As a member of Congress, Duckworth has accomplished multiple firsts. In addition to being the first Thai American member of Congress (and the first to be born in Thailand), she was also the first female amputee to serve in the governmental body. Additionally, in April 2018, at the age of 50, Duckworth became the first sitting senator to give birth.
Tucker Carlson versus Tammy Duckworth
Despite a career of milestones and civic service, Duckworth has earned the ire of conservatives for her liberal politics and her opposition to Trump. In 2018, she made headlines for “blasting” Trump as a “draft dodger” (Trump avoided Vietnam service through multiple medical deferments for alleged bone spurs).
Fox News host and vocal Trump supporter Tucker Carlson recently attacked Duckworth on his show. Carlson was angered by Duckworth’s response to a question about removing statues of historical figures who had owned slaves, including the first US president, George Washington.
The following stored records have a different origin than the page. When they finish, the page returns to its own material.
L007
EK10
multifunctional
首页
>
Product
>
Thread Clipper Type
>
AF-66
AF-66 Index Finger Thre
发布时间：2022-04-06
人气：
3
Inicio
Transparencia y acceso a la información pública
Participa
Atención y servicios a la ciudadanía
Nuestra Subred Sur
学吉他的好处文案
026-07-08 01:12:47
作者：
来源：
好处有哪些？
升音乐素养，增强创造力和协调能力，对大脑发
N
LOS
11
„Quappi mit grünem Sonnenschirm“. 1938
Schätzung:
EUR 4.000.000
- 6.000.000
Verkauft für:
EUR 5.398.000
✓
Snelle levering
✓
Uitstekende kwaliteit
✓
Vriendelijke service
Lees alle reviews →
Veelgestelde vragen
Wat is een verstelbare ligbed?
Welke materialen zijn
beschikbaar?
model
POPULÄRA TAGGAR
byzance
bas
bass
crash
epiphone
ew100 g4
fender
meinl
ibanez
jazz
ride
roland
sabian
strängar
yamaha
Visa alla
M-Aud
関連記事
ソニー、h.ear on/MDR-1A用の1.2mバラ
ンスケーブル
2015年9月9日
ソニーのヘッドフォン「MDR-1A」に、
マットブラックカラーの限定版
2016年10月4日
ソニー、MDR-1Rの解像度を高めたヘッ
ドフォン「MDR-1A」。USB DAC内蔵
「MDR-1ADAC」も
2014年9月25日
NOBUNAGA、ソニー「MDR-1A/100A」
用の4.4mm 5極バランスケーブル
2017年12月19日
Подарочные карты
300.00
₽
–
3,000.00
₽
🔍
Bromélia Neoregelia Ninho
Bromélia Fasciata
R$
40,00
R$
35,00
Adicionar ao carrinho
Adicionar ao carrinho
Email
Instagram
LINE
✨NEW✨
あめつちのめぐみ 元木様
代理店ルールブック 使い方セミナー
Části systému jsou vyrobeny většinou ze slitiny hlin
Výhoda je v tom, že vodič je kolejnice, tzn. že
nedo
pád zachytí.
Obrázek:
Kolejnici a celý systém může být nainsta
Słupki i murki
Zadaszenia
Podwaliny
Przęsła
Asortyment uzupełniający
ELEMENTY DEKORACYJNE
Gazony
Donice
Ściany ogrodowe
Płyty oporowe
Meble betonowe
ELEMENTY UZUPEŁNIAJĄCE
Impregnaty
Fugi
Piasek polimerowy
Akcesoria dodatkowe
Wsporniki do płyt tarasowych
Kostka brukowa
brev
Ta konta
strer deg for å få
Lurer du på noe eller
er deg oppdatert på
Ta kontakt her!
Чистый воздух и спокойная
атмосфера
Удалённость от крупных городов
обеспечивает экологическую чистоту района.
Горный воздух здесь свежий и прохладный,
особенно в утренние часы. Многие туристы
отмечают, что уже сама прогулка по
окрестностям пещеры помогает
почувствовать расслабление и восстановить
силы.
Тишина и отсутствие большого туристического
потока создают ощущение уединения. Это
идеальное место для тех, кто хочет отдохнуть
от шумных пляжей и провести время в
“I think we should listen to everybody,” Duckworth had said. “I think we should listen to the argument there.”
Carlson unloaded on the senator during two successive episodes of Tucker Carlson Tonight on July 6 and 7, calling Duckworth a “callous hack,” a “coward,” a “moron,” and a “fraud.” Carlson added that Duckworth was a “deeply silly and unimpressive person” and openly questioned her patriotism, saying she “hates America.”
Following the Monday night episode, Duckworth responded on Twitter, writing “Does @TuckerCarlson want to walk a mile in my legs and then tell me whether or not I love America?”
In addition to Carlson’s attacks on the veteran’s patriotism, the Fox News host (who has not served in the military) was accused of trading in racial “nativism” for a caption that appeared on his Tuesday night show that read, “We have to fight to preserve our nation & heritage.” Atop the caption was an image of Duckworth and Somali-born House Rep. Ilhan Omar, another woman of color.
The attention brought by Carlson’s attacks have led some to suggest Duckworth may now be a front-runner to be Biden’s VP choice. Biden has vowed to pick a woman to be his running mate and many hope he will pick a woman of color.